Die massive Industrialisierung in China und anderen Schwellenländern hat den Öl-Markt nicht nur massiv verändert, sondern auch langfristig. Mit anhaltend hohen Preisen ist also zu rechnen, und darunter leiden die Industrieriesen von Chemie und Materialien bis hin zu Produktion.

Relativ ungeschoren kommt hingegen der Transportsektor davon – und der Verbraucher. Denn während Öl massiv im Preis steigt und in den letzten zwei Monaten um fast 25 Prozent teurer geworden ist, sind die Benzin-Futures seit Mai um 7 Prozent gefallen. Der Sprit an der Tanke ist im gleichen Zeitraum um ganze 11 Prozent billiger geworden.

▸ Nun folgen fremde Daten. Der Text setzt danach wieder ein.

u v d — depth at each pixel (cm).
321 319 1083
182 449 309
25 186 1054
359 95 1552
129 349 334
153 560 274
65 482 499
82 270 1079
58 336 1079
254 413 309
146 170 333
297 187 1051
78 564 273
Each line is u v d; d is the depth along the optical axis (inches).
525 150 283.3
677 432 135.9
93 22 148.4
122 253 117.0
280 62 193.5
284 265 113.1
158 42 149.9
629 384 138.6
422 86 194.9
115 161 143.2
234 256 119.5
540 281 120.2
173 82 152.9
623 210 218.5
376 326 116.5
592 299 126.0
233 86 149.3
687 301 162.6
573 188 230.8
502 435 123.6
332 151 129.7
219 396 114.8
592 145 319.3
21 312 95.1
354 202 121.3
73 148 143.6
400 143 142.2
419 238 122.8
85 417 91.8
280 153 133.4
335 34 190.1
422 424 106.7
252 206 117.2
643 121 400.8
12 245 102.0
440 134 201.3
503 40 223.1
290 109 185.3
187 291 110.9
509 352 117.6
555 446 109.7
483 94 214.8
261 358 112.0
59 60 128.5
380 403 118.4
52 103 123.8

Zu verdanken hat man das den Spekulanten. Die haben nämlich im Winter massiv Benzin-Futures für den Sommer gekauft und aufgrund der klassischen Faktoren – hohes Verkehrsaufkommen, Sturmschäden an den Raffinerien – mit steigenden Preisen gerechnet. Es kam nun aber anders. Einige Raffinerien, die zuletzt lange in Reparatur standen, sind wieder am Netz, arbeiten stärker als erwartet, und so ist die Benzinknappheit, auf die sich die Zocker verlassen hatten, nicht eingetreten.

Die Benzinlager steigen seit Wochen, die Pegel stehen saisonal gerechnet so hoch wie lange nicht mehr. Das entlastet die Verbraucher enorm und dürfte sich in den letzten Wochen auch auf das Verbrauchervertrauen ausgewirkt haben.

Umso mehr müssen Anleger im Hinterkopf behalten, dass billiger Sprit mit großer Washrscheinlichkeit kein Dauer-Phänomen ist. Ein einziger Hurrikan mit Schäden an den Raffinerien kann den Trend beenden. Solange aber tankt Amerikaner günstiger, und die strauchelnde Börse hat zumindest eine Sorge weniger.